Task brief
A faithful copy of the listing below is needed, one that contains no pictures.

Data extract
++++

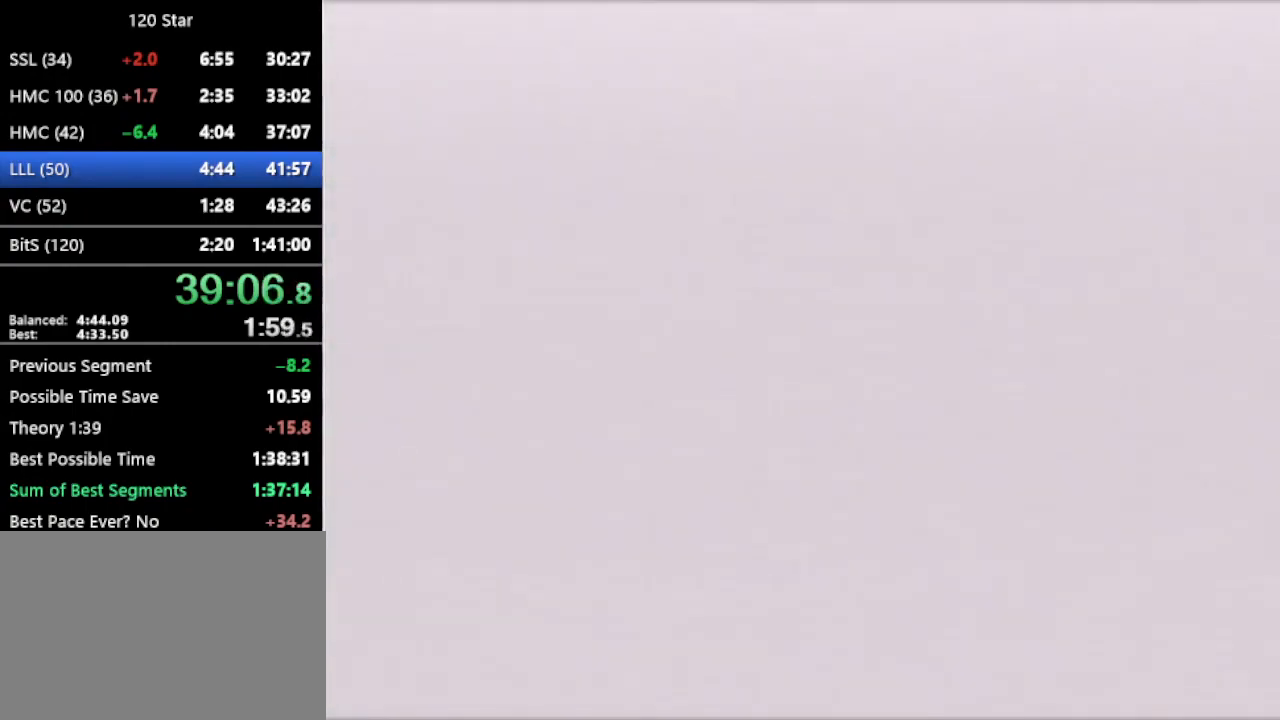
{"buttons": [], "left_stick": "center", "events": [[34, "A", "up"], [134, "A", "down"], [234, "A", "up"], [334, "A", "down"], [401, "A", "up"]]}
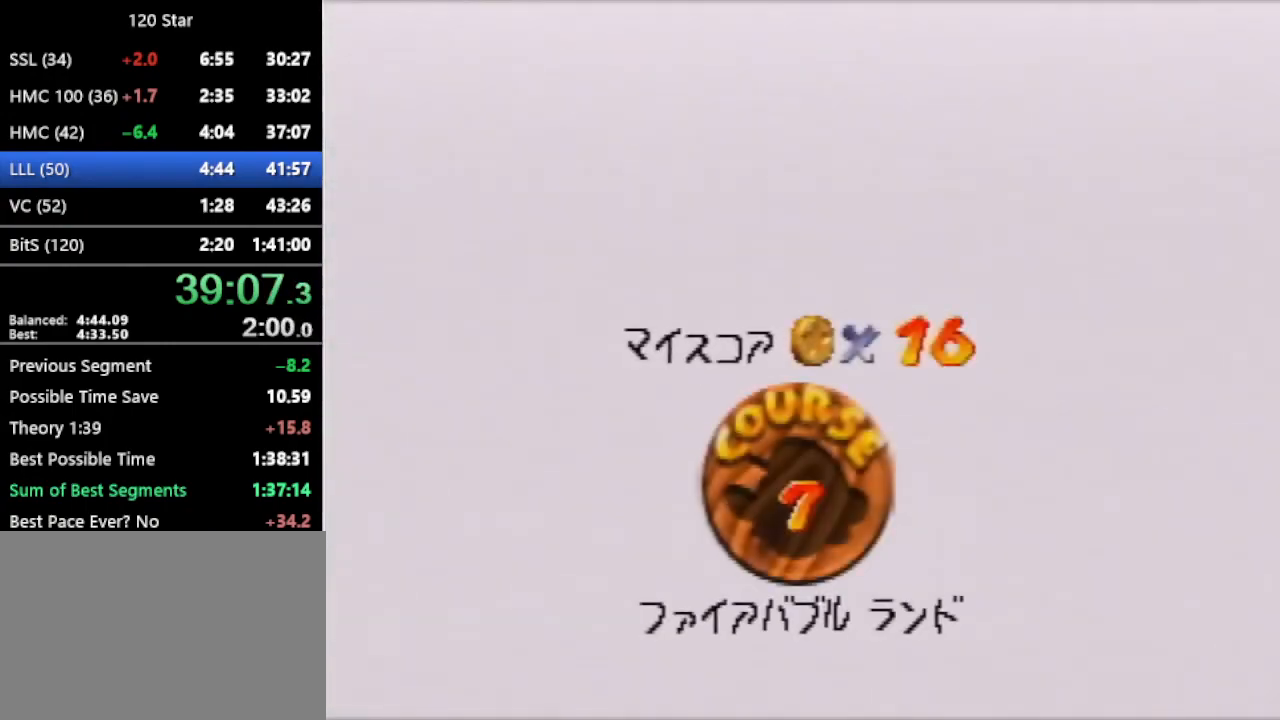
{"buttons": [], "left_stick": "center", "events": [[100, "A", "down"], [200, "A", "up"], [267, "A", "down"], [334, "A", "up"], [434, "A", "down"], [500, "A", "up"]]}
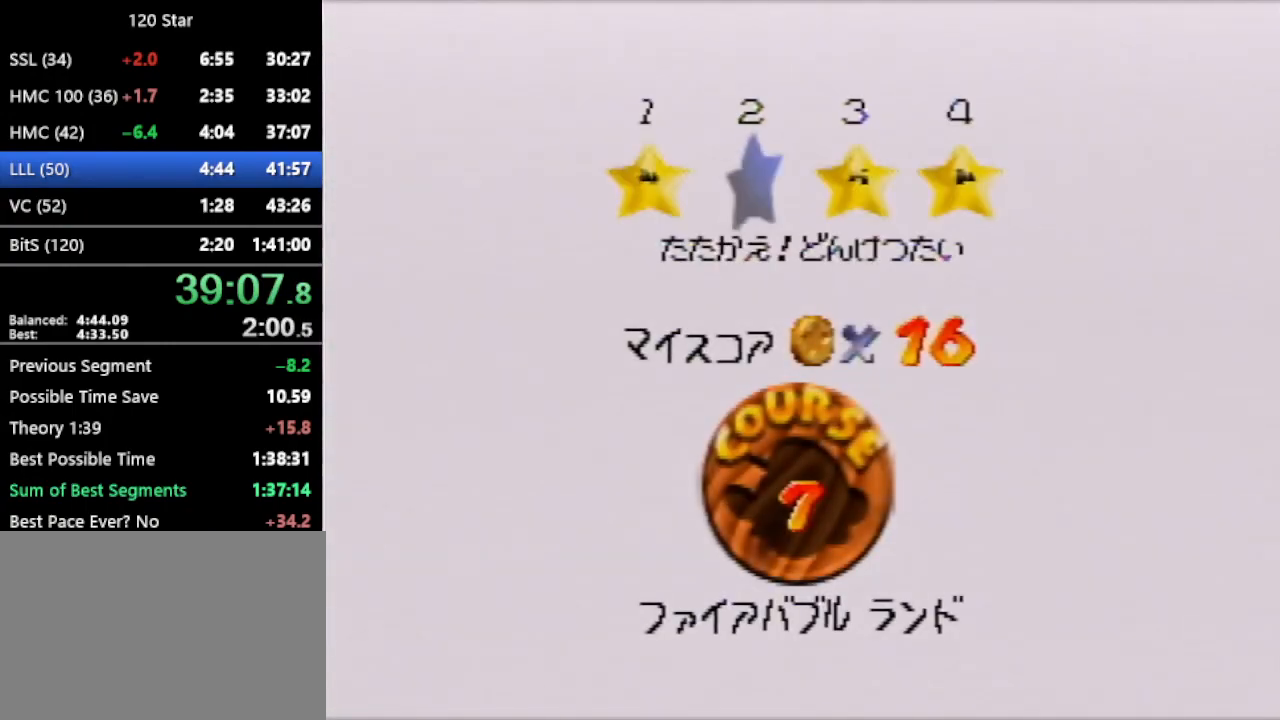
{"buttons": [], "left_stick": "center", "events": [[34, "A", "down"], [234, "A", "up"]]}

++++

Response area
{"buttons": [], "left_stick": "center", "events": [[34, "A", "up"], [134, "A", "down"], [234, "A", "up"], [334, "A", "down"], [401, "A", "up"]]}
{"buttons": [], "left_stick": "center", "events": [[100, "A", "down"], [200, "A", "up"], [267, "A", "down"], [334, "A", "up"], [434, "A", "down"], [500, "A", "up"]]}
{"buttons": [], "left_stick": "center", "events": [[34, "A", "down"], [234, "A", "up"]]}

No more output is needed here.